The cat jumped from the cabinet behind the Christmas tree onto the back of the couch and slinked over to perch behind the woman sitting across from me. 

“Watch out! The cat’s behind you,” a nearby party-goer warned.

“Oh that’s ok. I like cats,” said the guest in proper guise.

Staring down the resident pet, I drifted off to a time long ago when I was in the same position as the proper guest. When I turned to greet the host’s cat  (a stupid-human gesture), she swatted me in the face, claws out.

The Christmas party conversation turned to pets.

“Do you have any pets?” I was asked.

“Oh yes, I have a Westie.”

I love my dog and I talk to her a lot, but I don’t talk about her much. My mother, Agnes, hated people who anthropomorphized their pets. Really hated them. My feelings aren’t as strong but I have the genes—an aversion to pet talk.

It turns out Agnes was onto something. As long ago as the 1870s Charles Darwin criticized the natural tendency to ascribe humanlike attributes to non-human animals. His pitch was for humans to show as much interest to the natural world of insects and plants as we do to our pets. In doing so, he opened the forbidden subject of anthropomorphism. Darwin’s England was ground zero for the upper classes treating their pets like children or stand-ins for friends. Since then, many scientific abstracts and PhD theses have tried to punctuate the negative consequences of anthropomorphism: over-spending on human-like clothes, feeding pets non-compatible human food, beautifying dogs with toxic cologne, nail polish, breath freshener and worst of all, expecting non-human animals to have human emotions.

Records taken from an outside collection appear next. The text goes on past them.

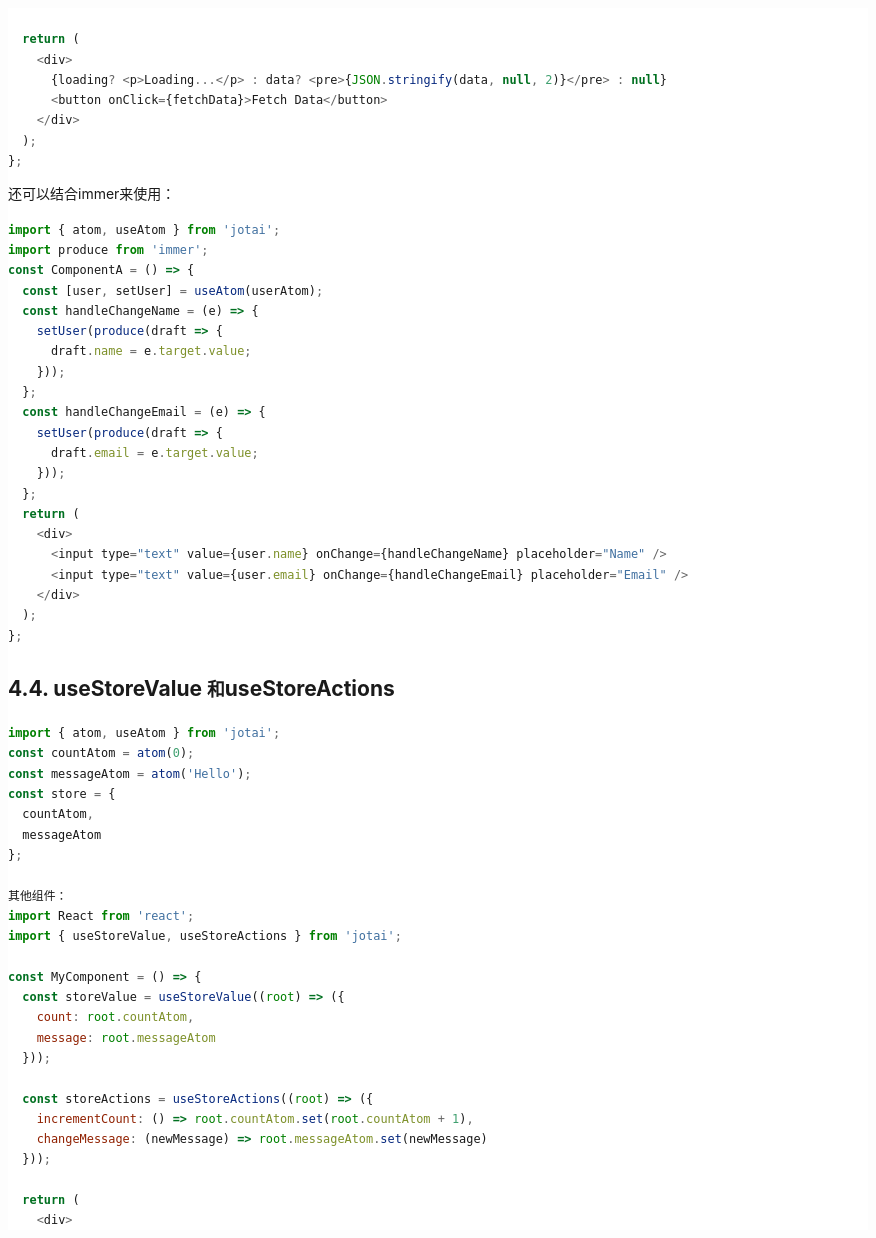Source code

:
 ```js

  return (
    <div>
      {loading? <p>Loading...</p> : data? <pre>{JSON.stringify(data, null, 2)}</pre> : null}
      <button onClick={fetchData}>Fetch Data</button>
    </div>
  );
};
```

还可以结合immer来使用：

```js
import { atom, useAtom } from 'jotai';
import produce from 'immer';
const ComponentA = () => {
  const [user, setUser] = useAtom(userAtom);
  const handleChangeName = (e) => {
    setUser(produce(draft => {
      draft.name = e.target.value;
    }));
  };
  const handleChangeEmail = (e) => {
    setUser(produce(draft => {
      draft.email = e.target.value;
    }));
  };
  return (
    <div>
      <input type="text" value={user.name} onChange={handleChangeName} placeholder="Name" />
      <input type="text" value={user.email} onChange={handleChangeEmail} placeholder="Email" />
    </div>
  );
};
```

## 4.4. useStoreValue `和`useStoreActions

```js
import { atom, useAtom } from 'jotai';
const countAtom = atom(0);
const messageAtom = atom('Hello');
const store = {
  countAtom,
  messageAtom
};

其他组件：
import React from 'react';
import { useStoreValue, useStoreActions } from 'jotai';

const MyComponent = () => {
  const storeValue = useStoreValue((root) => ({
    count: root.countAtom,
    message: root.messageAtom
  }));

  const storeActions = useStoreActions((root) => ({
    incrementCount: () => root.countAtom.set(root.countAtom + 1),
    changeMessage: (newMessage) => root.messageAtom.set(newMessage)
  }));

  return (
    <div>
```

I suspect Agnes was more drawn to anthropomorphism than her sophistication would allow. Her sobering suggestion that trees are worth adoration are probably my earliest spiritual experience of our life together. Another was her reverence in quietly revealing the nesting robin’s eggs outside the bathroom window. But she’d never stand for conversations about them. In her world, if you didn’t present a funny story based on serious articles from the New York Times or Time Magazine, you were an out and out bore. Her ghost leads me to the Never-Trumper’s Bulwark podcasts, whose tagline reads “a few laughs to wash down the crazy.”

There’s a trail of dead dogs nipping at my aging heels. I threw this into the mix at the Christmas party in order to join the pet talk.

“Do you dream about dogs from your past?” Someone asked of no one in particular.

“All my dead dogs are present,” I blurted out. 

It’s a goofy thing to say, like I’m a Buddhist or Spiritualist or the crazy white-hair in the corner with her Diet Coke. Other than my dog Henry, who talked to me during the Covid shutdown, I’ve always thought of my pets as nothing more than animals (forgetting that I, too, am an animal). No fancy garments, doggy day care or prepared meals. But as dead pals, they are sentient. Here. They may be the beings between the here and the hereafter, waiting to guide me to wherever that is. I hope so.

I’ll need protection to escape the cruel and the crazy running my country.